On the campaign trail with Ken Cuccinelli

WINCHESTER, Va. — It’s Saturday morning in this small town in northwest Virginia and Ken Cuccinelli is chatting with a voter about televisions in prison.

“Why do they get all these benefits as prisoners?” the man asks the Republican attorney general of Virginia. “AC, TV?”

“Well they don’t get AC everywhere,” Cuccinelli explains. “They don’t get ACs in our prisons. They may get it in some federal prisons, but in Virginia, frankly, our prisons are so old, they’re not in great facilities.”

As the 44-year-old aspiring governor continues talking about the commonwealth’s judicial and penal system, the thousands of people with cotton candy and funnel cakes in their hands at the annual Apple Blossom Festival don’t seem to realize that the guy who could become their next governor is there too.

“Cooch,” as some call him, isn’t trying to be the center of attention that day. Neither the candidate nor his two aides trailing him that day are wearing any campaign stickers or carrying any signs. He’s there to talk with people and see what’s stirring them up these days. More than a few talk about burdensome regulations. Others bring up health care.

He’s doing this because he’s running for governor against Democrat Terry McAuliffe — the former Democratic National Committee chairman and best friend to Bill Clinton – in what will likely be the biggest and most watched race of 2013.

“I’ve been in our prisons,” Cuccinelli tells me in between talking with people at the carnival, when I ask him about his earlier conversation. “Maybe McAuliffe has. But I doubt it.”

Since being elected attorney general of Virginia in 2009, the outspoken Cuccinelli — the first attorney general to sue over Obamacare — has become a favorite of conservatives across the country.
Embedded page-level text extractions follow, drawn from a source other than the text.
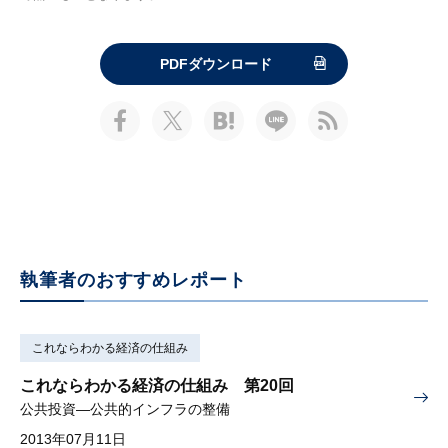
PDFダウンロード
執筆者のおすすめレポート
これならわかる経済の仕組み
これならわかる経済の仕組み 第20回
公共投資—公共的インフラの整備
2013年07月11日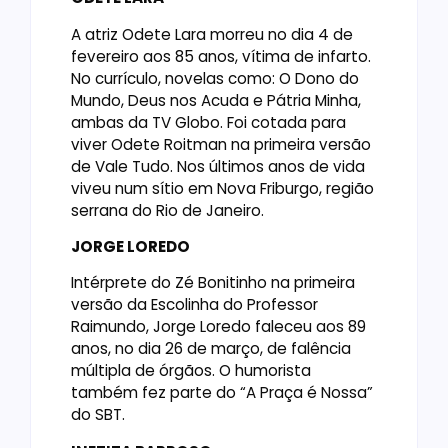
A atriz Odete Lara morreu no dia 4 de
fevereiro aos 85 anos, vítima de infarto.
No currículo, novelas como: O Dono do
Mundo, Deus nos Acuda e Pátria Minha,
ambas da TV Globo. Foi cotada para
viver Odete Roitman na primeira versão
de Vale Tudo. Nos últimos anos de vida
viveu num sítio em Nova Friburgo, região
serrana do Rio de Janeiro.
JORGE LOREDO
Intérprete do Zé Bonitinho na primeira
versão da Escolinha do Professor
Raimundo, Jorge Loredo faleceu aos 89
anos, no dia 26 de março, de falência
múltipla de órgãos. O humorista
também fez parte do “A Praça é Nossa”
do SBT.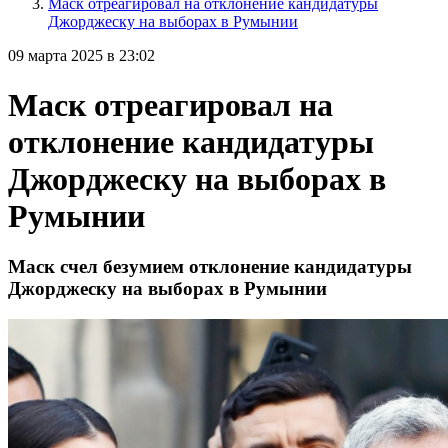
Маск отреагировал на отклонение кандидатуры
Джорджеску на выборах в Румынии
09 марта 2025 в 23:02
Маск отреагировал на
отклонение кандидатуры
Джорджеску на выборах в
Румынии
Маск счел безумием отклонение кандидатуры
Джорджеску на выборах в Румынии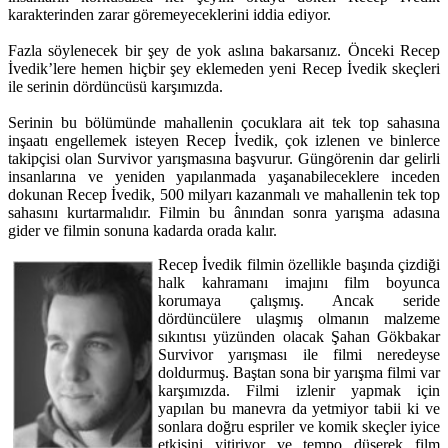
karakterinden zarar göremeyeceklerini iddia ediyor.
Fazla söylenecek bir şey de yok aslına bakarsanız. Önceki Recep
İvedik’lere hemen hiçbir şey eklemeden yeni Recep İvedik skeçleri
ile serinin dördüncüsü karşımızda.
Serinin bu bölümünde mahallenin çocuklara ait tek top sahasına
inşaatı engellemek isteyen Recep İvedik, çok izlenen ve binlerce
takipçisi olan Survivor yarışmasına başvurur. Güngörenin dar gelirli
insanlarına ve yeniden yapılanmada yaşanabileceklere inceden
dokunan Recep İvedik, 500 milyarı kazanmalı ve mahallenin tek top
sahasını kurtarmalıdır. Filmin bu ânından sonra yarışma adasına
gider ve filmin sonuna kadarda orada kalır.
Recep İvedik filmin özellikle başında çizdiği
halk kahramanı imajını film boyunca
korumaya çalışmış. Ancak seride
dördüncülere ulaşmış olmanın malzeme
sıkıntısı yüzünden olacak Şahan Gökbakar
Survivor yarışması ile filmi neredeyse
doldurmuş. Baştan sona bir yarışma filmi var
karşımızda. Filmi izlenir yapmak için
yapılan bu manevra da yetmiyor tabii ki ve
sonlara doğru espriler ve komik skeçler iyice
etkisini yitiriyor ve tempo düşerek film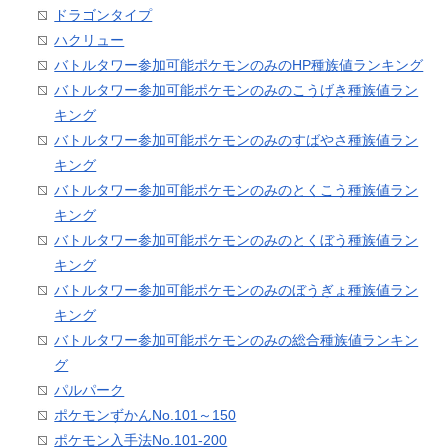
ドラゴンタイプ
ハクリュー
バトルタワー参加可能ポケモンのみのHP種族値ランキング
バトルタワー参加可能ポケモンのみのこうげき種族値ラン
キング
バトルタワー参加可能ポケモンのみのすばやさ種族値ラン
キング
バトルタワー参加可能ポケモンのみのとくこう種族値ラン
キング
バトルタワー参加可能ポケモンのみのとくぼう種族値ラン
キング
バトルタワー参加可能ポケモンのみのぼうぎょ種族値ラン
キング
バトルタワー参加可能ポケモンのみの総合種族値ランキン
グ
パルパーク
ポケモンずかんNo.101～150
ポケモン入手法No.101-200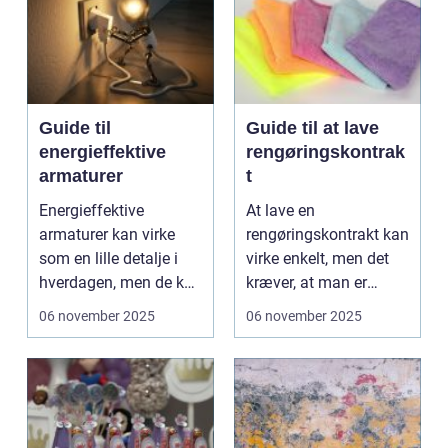
Guide til
Guide til at lave
energieffektive
rengøringskontrak
armaturer
t
Energieffektive
At lave en
armaturer kan virke
rengøringskontrakt kan
som en lille detalje i
virke enkelt, men det
hverdagen, men de kan
kræver, at man er
gøre en stor...
opmærks...
06 november 2025
06 november 2025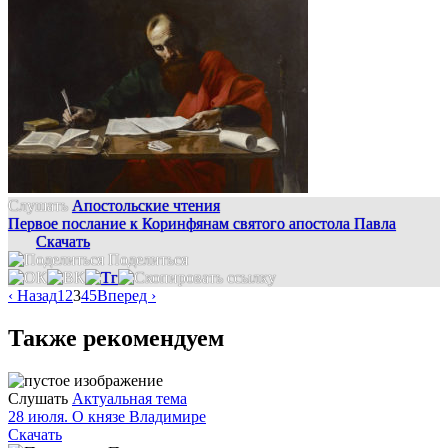
Слушать
Апостольские чтения
Первое послание к Коринфянам святого апостола Павла
Скачать
Поделиться
‹ Назад
1
2
3
4
5
Вперед ›
Также рекомендуем
Слушать
Актуальная тема
28 июля. О князе Владимире
Скачать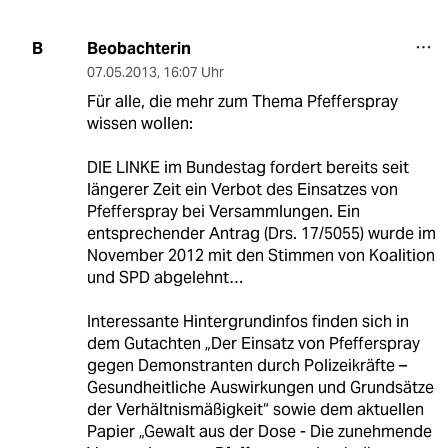
Beobachterin
B
07.05.2013
,
16:07 Uhr
Für alle, die mehr zum Thema Pfefferspray
wissen wollen:
DIE LINKE im Bundestag fordert bereits seit
längerer Zeit ein Verbot des Einsatzes von
Pfefferspray bei Versammlungen. Ein
entsprechender Antrag (Drs. 17/5055) wurde im
November 2012 mit den Stimmen von Koalition
und SPD abgelehnt…
Interessante Hintergrundinfos finden sich in
dem Gutachten „Der Einsatz von Pfefferspray
gegen Demonstranten durch Polizeikräfte –
Gesundheitliche Auswirkungen und Grundsätze
der Verhältnismäßigkeit“ sowie dem aktuellen
Papier „Gewalt aus der Dose - Die zunehmende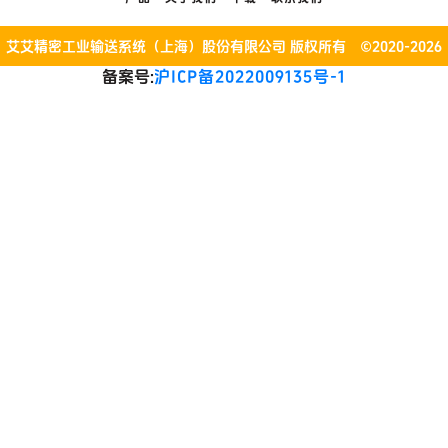
艾艾精密工业输送系统（上海）股份有限公司 版权所有 ©2020-2026
备案号:
沪ICP备2022009135号-1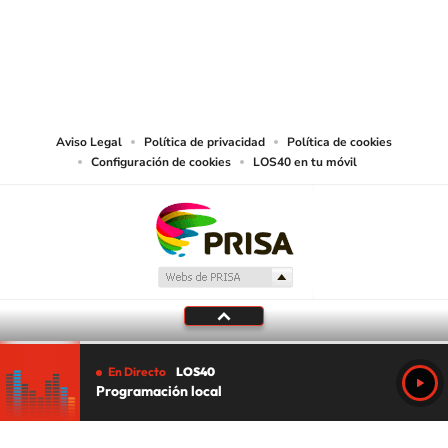
© PRISA MEDIA CHILE S.A. Todos los derechos reservados.
PRISA MEDIA CHILE S.A. expresa su reserva de derechos en cuanto a la
reproducción y uso de las obras y servicios ofrecidos en este sitio web,
abarcando los medios de lectura mecánica o cualquier otro medio que se
juzgue adecuado para tal fin.
Aviso Legal
Política de privacidad
Política de cookies
Configuración de cookies
LOS40 en tu móvil
En Directo
LOS40
Programación local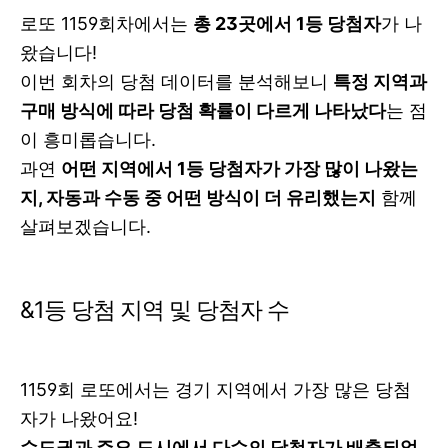
로또 1159회차에서는
총 23곳에서 1등 당첨자
가 나
왔습니다!
이번 회차의 당첨 데이터를 분석해보니
특정 지역과
구매 방식에 따라 당첨 확률이 다르게 나타났다
는 점
이 흥미롭습니다.
과연
어떤 지역에서 1등 당첨자가 가장 많이 나왔는
지, 자동과 수동 중 어떤 방식이 더 유리했는지
함께
살펴보겠습니다.
&1등 당첨 지역 및 당첨자 수
1159회 로또에서는 경기 지역에서 가장 많은 당첨
자가 나왔어요!
수도권과 주요 도시에서 다수의 당첨자가 배출되었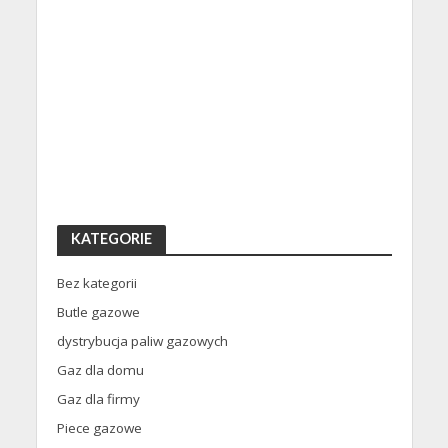
KATEGORIE
Bez kategorii
Butle gazowe
dystrybucja paliw gazowych
Gaz dla domu
Gaz dla firmy
Piece gazowe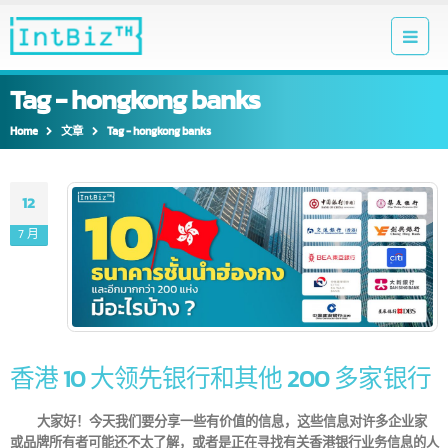
Tag - hongkong banks
Home
文章
Tag -
hongkong banks
12
7 月
香港 10 大领先银行和其他 200 多家银
大家好！今天我们要分享一些有价值的信息，这些信息对许多企业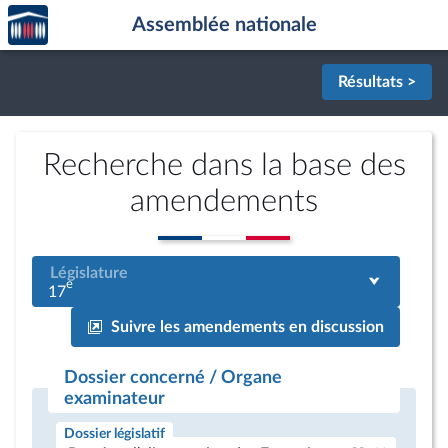
Accèder
Aller au contenu
Aller en bas de la page
Assemblée nationale
à la
page
d'accueil
Résultats >
Recherche dans la base des
amendements
Législature
e
17
Suivre les amendements en discussion
Dossier concerné / Organe
examinateur
Dossier législatif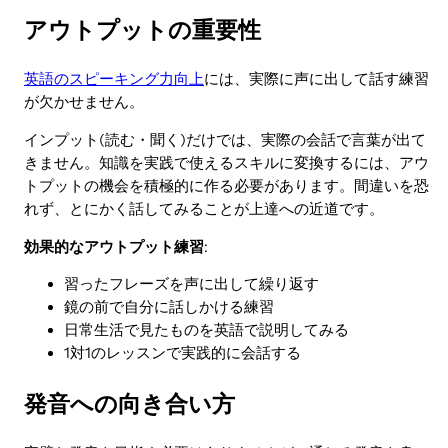
アウトプットの重要性
英語のスピーキング力向上
には、実際に声に出して話す練習
が欠かせません。
インプット(読む・聞く)だけでは、実際の会話で言葉が出て
きません。知識を実践で使えるスキルに変換するには、アウ
トプットの機会を積極的に作る必要があります。間違いを恐
れず、とにかく話してみることが上達への近道です。
効果的なアウトプット練習
:
習ったフレーズを声に出して繰り返す
鏡の前で自分に話しかける練習
日常生活で見たものを英語で説明してみる
1対1のレッスンで実践的に会話する
発音への向き合い方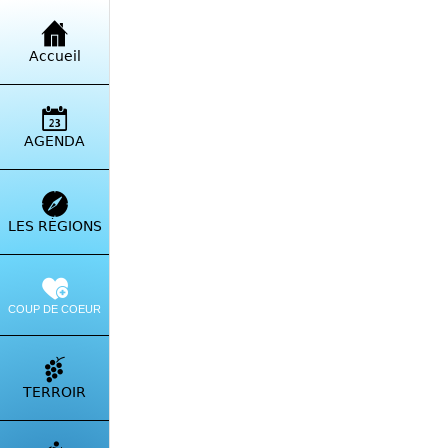
Retour à la liste
Accueil
Che
Borg
AGENDA
Itinérai
LES RÉGIONS
COUP DE COEUR
TERROIR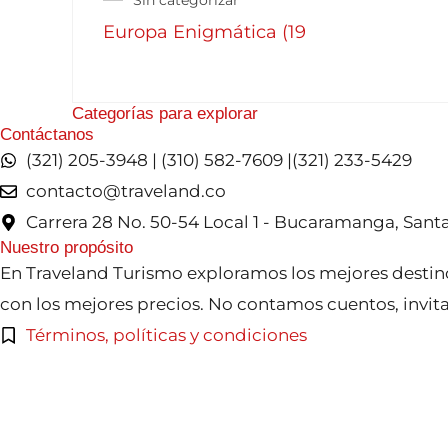
Sin categorizar
se
Europa Enigmática (19
pueden
elegir
en
Categorías para explorar
la
Contáctanos
(321) 205-3948 | (310) 582-7609 |(321) 233-5429
página
contacto@traveland.co
de
Carrera 28 No. 50-54 Local 1 - Bucaramanga, San
producto
Nuestro propósito
En Traveland Turismo exploramos los mejores destin
con los mejores precios. No contamos cuentos, invita
Términos, políticas y condiciones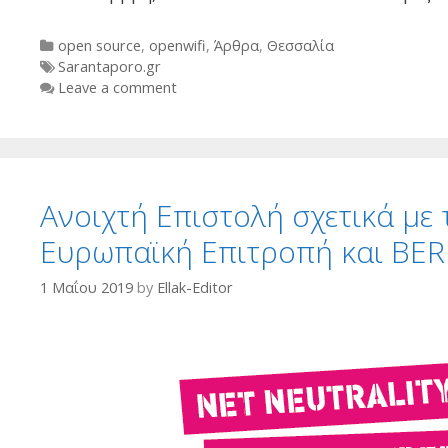
Categories
open source
,
openwifi
,
Άρθρα
,
Θεσσαλία
Tags
Sarantaporo.gr
Leave a comment
Ανοιχτή Επιστολή σχετικά με
Eυρωπαϊκή Επιτροπή και BE
1 Μαΐου 2019
by
Ellak-Editor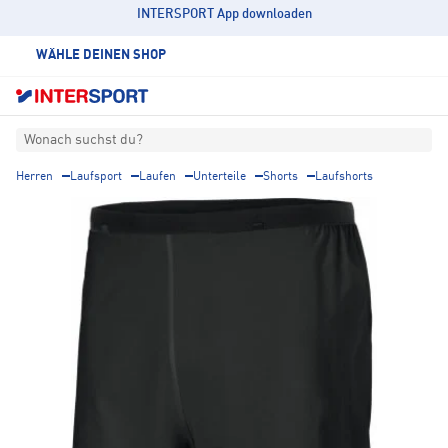
INTERSPORT App downloaden
WÄHLE DEINEN SHOP
Wonach suchst du?
Herren
Laufsport
Laufen
Unterteile
Shorts
Laufshorts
Yet on this day in Winchester, Cuccinelli — in a yellow golf shirt and casual brown jacket — is spending most of his time just reminding people in his own state who he is.

“Good morning!” Cuccinelli says to one group eating funnel cakes before the parade at the festival starts. “Can I say hi? I’m Ken Cuccinelli. I’m running for governor. And you’re eating better than I!”

An older man in the group immediately asks: “Are you a Republican or Democrat?”

“I’m Republican,” Cuccinelli says. “Yes sir.

“Oh, good for you!” the man responds, approvingly.

“I’m currently the attorney general,” Cuccinelli explains. “We got about six more months until election day this year.”

This routine happens several more times.

Beau Correll, a local lawyer and chairman of the Winchester Republican Committee, leads the way. “Hey, how’re you doing? I’m going to introduce you to Ken Cuccinelli, he’s running for governor.”

At one point, a woman interrupts. “I’m sorry. What is your name again?”

“Ken Cuccinelli,” he says. “I’m your lawyer, and you didn’t know it!”

Another woman tells him she likes his name, and is glad she can put a face to it: “Now when I see you on TV, I’ll say, ‘I know that guy!'” she told him.

Despite Cuccinelli’s prominence, these reactions aren’t too surprising. A Washington Post poll released over the weekend indicates that only 10 percent of voters in Virginia are following the campaign “very closely.”

But the poll came with good news for Cuccinelli in what is expected to be a close race: he’s leading McAuliffe 51 to 41 percent among likely voters.